# What is ASIC quality and how does it affect overclocking?



## qubit (Aug 10, 2015)

This video clears up all those misconceptions and confusion about ASIC quality.











This is the ASIC quality of one of my GTX 780 Ti cards:







Get GPU-Z here: www.techpowerup.com/gpuz


----------



## Toothless (Aug 10, 2015)

Posted this video in the ASIC thread already, but probably is a good idea to make a new thread so others can see.


----------



## the54thvoid (Aug 10, 2015)

Okay - 

6:29 - listen to what he says and relate it to the Kingpin card and what Vince (Kingpin) stated.

A higher ASIC is more efficient and will achieve the same clocks as any other lower ASIC card but at a lower voltage.  With the Kingpin, the more volts is meaningless at ambient temps (requires heavy duty sub zero cooling) so the higher ASIC card can achieve better clocks on lower volts, therefore the 'potential' for better OC is there.  So if the Kingpin starts to barf out at 1.21volts at ambient temps, the card that hits 1550Mhz on 1.16v has a little more headroom than the card hitting 1.21v at 1550Mhz.

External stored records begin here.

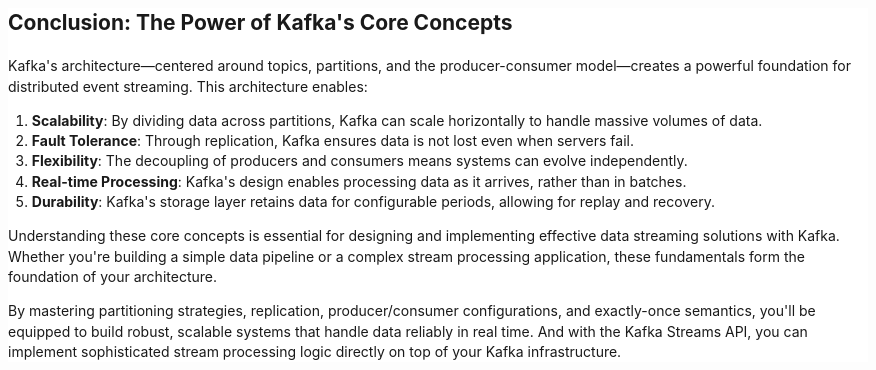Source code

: ## Conclusion: The Power of Kafka's Core Concepts

Kafka's architecture—centered around topics, partitions, and the producer-consumer model—creates a powerful foundation for distributed event streaming. This architecture enables:

1. **Scalability**: By dividing data across partitions, Kafka can scale horizontally to handle massive volumes of data.
2. **Fault Tolerance**: Through replication, Kafka ensures data is not lost even when servers fail.
3. **Flexibility**: The decoupling of producers and consumers means systems can evolve independently.
4. **Real-time Processing**: Kafka's design enables processing data as it arrives, rather than in batches.
5. **Durability**: Kafka's storage layer retains data for configurable periods, allowing for replay and recovery.

Understanding these core concepts is essential for designing and implementing effective data streaming solutions with Kafka. Whether you're building a simple data pipeline or a complex stream processing application, these fundamentals form the foundation of your architecture.

By mastering partitioning strategies, replication, producer/consumer configurations, and exactly-once semantics, you'll be equipped to build robust, scalable systems that handle data reliably in real time. And with the Kafka Streams API, you can implement sophisticated stream processing logic directly on top of your Kafka infrastructure.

That's the idea.  Kepler was different but Maxwell isn't a friend of voltage unless it's really cold.


----------



## Devon68 (Aug 10, 2015)

This is the ASIC quality of my MSI HD 7850. But I wont be overclocking.


----------



## Sasqui (Aug 10, 2015)

Devon68 said:


> But I wont be overclocking.



You're a bad, bad person.  lol

I found the video quite good.  Never had a clue what ASIC quality was in the first place...


----------



## phanbuey (Aug 10, 2015)

I've found this tool be pretty accurate with my experience with the 780's and my old 570s (i had three of them) - the higher ASICs reported by GPU-z did clock noticeably better.


----------



## By-tor (Aug 10, 2015)

Where do you run this test from?

Using GPU-Z 0.8.5


----------



## qubit (Aug 10, 2015)

Toothless said:


> Posted this video in the ASIC thread already, but probably is a good idea to make a new thread so others can see.


Sorry man, I didn't know. 



By-tor said:


> Where do you run this test from?
> 
> Using GPU-Z 0.8.5



Click the little graphics card icon at the top left and look down the menu. It's third from the bottom and titled "Read ASIC quality..."


----------



## jboydgolfer (Aug 10, 2015)

Devon68 said:


> This is the ASIC quality of my MSI HD 7850. But I wont be overclocking.




thats sweet...MY 7870 isnt too bad either, not as high as yours, but it clocks well(IME/O the 78xx's OC/ASIC very well).but it doesnt like Win10 OC'd or Vice Versa


----------



## By-tor (Aug 10, 2015)

Thanks qubit

Don't know if this is good or bad , but here's mine...


----------



## rtwjunkie (Aug 10, 2015)

This was a great video!  I guess it gives credence to how cool my reference 780 runs.  I remember a time people told me it wasn't possible because W1zzard's review had the reference card running hotter.


----------



## Tatty_One (Aug 11, 2015)

Please post screenies in the original ASICS thread, I appreciate the Op's purpose with this thread and I don't think that was for people to post and re-post their screen shots, thanks.


----------